Imagine this: You are looking for someone to hire for a job in your firm, and you conduct the job interviews without much mention of what the job entails. Instead, you talk about baseball or dogs and cats or beer and hairstyles.
Then imagine this:
Since the beginning of 2016, ABC’s World News Tonight, CBS Evening News and NBC Nightly News have devoted just 32 minutes to issues coverage, according to Andrew Tyndall.
Differentiating issues coverage from daily campaign coverage where policy topics might be addressed, Tyndall defines issues coverage by a newscast this way: “It takes a public policy, outlines the societal problem that needs to be addressed, describes the candidates' platform positions and proposed solutions, and evaluates their efficacy.”
And here’s how that kind of in-depth coverage breaks down, year to date, by network:
ABC: 8 minutes, all of which covered terrorism.
NBC: 8 minutes for terrorism, LBGT issues, and foreign policy.
CBS: 16 minutes for foreign policy, terrorism, immigration, policing, and the Environmental Protection Agency.

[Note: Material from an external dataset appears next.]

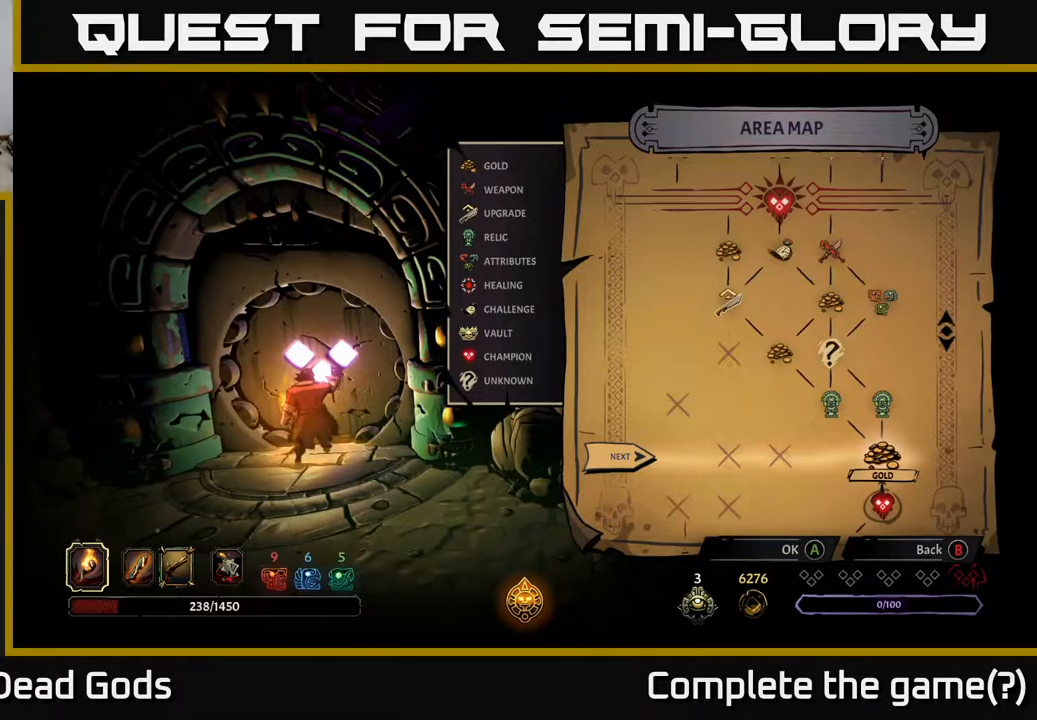
{"buttons": [], "left_stick": "center", "right_stick": "center", "events": []}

And this remarkable finding from Tyndall [emphasis added]:
No trade, no healthcare, no climate change, no drugs, no poverty, no guns, no infrastructure, no deficits. To the extent that these issues have been mentioned, it has been on the candidates' terms, not on the networks' initiative.
Policy is boring! It's not like Wiener's wiener! It's not like Trump's reality show brags!
But wait! There's more: In this job interview for one of the most important jobs on the globe one candidate's utter lack of relevant expertise is entirely ignored. It doesn't matter. The other candidate's relevant expertise is regarded as a disadvantage, because it makes her an insider.
And I haven't even gotten to the part where only one candidate's purported misdeeds are viewed as clear evidence of a criminal mind.